Due diligence is the comprehensive investigation and analysis that investors conduct before making a funding decision. In venture capital, this process involves evaluating every aspect of a startup — from its technology and team to its financials, market opportunity, legal standing, and competitive positioning. For AI startups, due diligence has become increasingly complex and specialized.
Why Due Diligence Matters
When a venture capital firm considers investing millions or billions of dollars in a startup, it needs to verify that the opportunity is real, the risks are manageable, and the potential returns justify the investment. Due diligence is the mechanism for this verification. Skipping or rushing due diligence has led to some of the most spectacular failures in venture capital history.
In the AI sector, due diligence carries additional importance because of the technical complexity involved. A VC evaluating an AI company must assess not just the business model but the quality of the underlying models, the defensibility of the data advantage, the sustainability of compute costs, and the regulatory landscape.
The Due Diligence Process
A typical due diligence process for an AI startup takes 4-8 weeks and covers several key areas:
1. Technical Due Diligence
This is where AI-focused investors spend the most time. They evaluate the quality of the company's AI models, the robustness of its data pipeline, the scalability of its infrastructure, and the depth of its technical team. For companies like OpenAI or Anthropic, technical due diligence involves examining benchmark performance, safety testing methodology, and compute efficiency. For application-layer AI companies like Glean or Cursor, the focus shifts to product differentiation and the ability to deliver real value to customers.
2. Financial Due Diligence
Investors examine revenue growth, unit economics, burn rate, and cash runway. AI companies often have unusual financial profiles — high gross margins on software but massive infrastructure costs for model training. Understanding the true cost structure is critical.
3. Market Due Diligence
How large is the addressable market? Is the market growing? What's the competitive landscape? For AI startups, market due diligence increasingly involves understanding how quickly the technology frontier is moving and whether the startup's competitive advantage is durable.
4. Legal Due Diligence
Review of corporate structure, intellectual property ownership, existing contracts, regulatory compliance, and potential liabilities. For AI companies, this includes data licensing, model training data provenance, and compliance with emerging AI regulations.
5. Team Due Diligence
Background checks, reference calls, and evaluation of the founding team's capabilities and track record. In AI, the quality and depth of the research team is often the single most important factor.
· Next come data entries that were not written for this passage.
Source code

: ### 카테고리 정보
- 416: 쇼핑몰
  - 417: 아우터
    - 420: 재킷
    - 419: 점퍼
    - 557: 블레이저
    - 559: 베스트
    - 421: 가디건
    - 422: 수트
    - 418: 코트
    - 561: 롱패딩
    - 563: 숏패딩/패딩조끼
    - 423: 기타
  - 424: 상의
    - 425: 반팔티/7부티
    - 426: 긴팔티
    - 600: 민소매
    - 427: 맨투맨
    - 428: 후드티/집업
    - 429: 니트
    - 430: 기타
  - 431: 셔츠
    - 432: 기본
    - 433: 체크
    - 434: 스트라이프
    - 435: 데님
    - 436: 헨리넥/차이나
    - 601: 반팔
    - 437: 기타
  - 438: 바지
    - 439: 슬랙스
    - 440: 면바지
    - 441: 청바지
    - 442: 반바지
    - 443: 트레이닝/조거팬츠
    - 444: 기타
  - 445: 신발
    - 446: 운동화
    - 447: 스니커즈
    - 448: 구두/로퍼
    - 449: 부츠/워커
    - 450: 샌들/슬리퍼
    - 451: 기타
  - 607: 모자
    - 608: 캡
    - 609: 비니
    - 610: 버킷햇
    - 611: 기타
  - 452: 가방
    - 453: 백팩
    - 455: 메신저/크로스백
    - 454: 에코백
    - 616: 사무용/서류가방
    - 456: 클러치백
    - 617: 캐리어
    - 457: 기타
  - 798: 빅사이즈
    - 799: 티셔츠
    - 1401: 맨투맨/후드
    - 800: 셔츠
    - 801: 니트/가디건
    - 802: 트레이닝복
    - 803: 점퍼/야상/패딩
Due Diligence Red Flags in AI Startups
Experienced investors watch for several warning signs during AI due diligence:
- Benchmark gaming: Companies that optimize for benchmark performance rather than real-world utility
- Data dependency: Over-reliance on training data that could become unavailable or licensed away
- Key-person risk: All technical knowledge concentrated in one or two individuals
- Compute cost escalation: Training costs growing faster than revenue
- Regulatory exposure: Business models that depend on data practices that may become restricted
How Long Does Due Diligence Take?
The timeline varies significantly. For early-stage deals (Seed and Series A), due diligence might take 2-4 weeks. For later-stage rounds, it can extend to 8-12 weeks. The largest AI deals — like Anthropic's $2B Series D or Databricks' $10B Series J — may involve months of intensive evaluation by multiple investor teams.
The Changing Landscape of AI Due Diligence
As AI technology has matured, due diligence practices have evolved. Early AI investments often relied heavily on the reputation of the founding team and the novelty of the technology. Today, investors have access to more sophisticated evaluation frameworks, including automated benchmark comparisons, independent technical audits, and specialized AI-focused due diligence firms.
The increasing size of AI funding rounds has also raised the stakes. When rounds regularly exceed $1 billion, the cost of insufficient due diligence can be catastrophic. This has led to the emergence of specialized technical due diligence teams within major VC firms, as well as independent consultancies that evaluate AI companies for potential investors.
For founders, understanding the due diligence process is essential for a successful fundraise. Companies that prepare thorough data rooms, maintain clean financial records, and can clearly articulate their technical differentiation tend to close rounds faster and at better terms.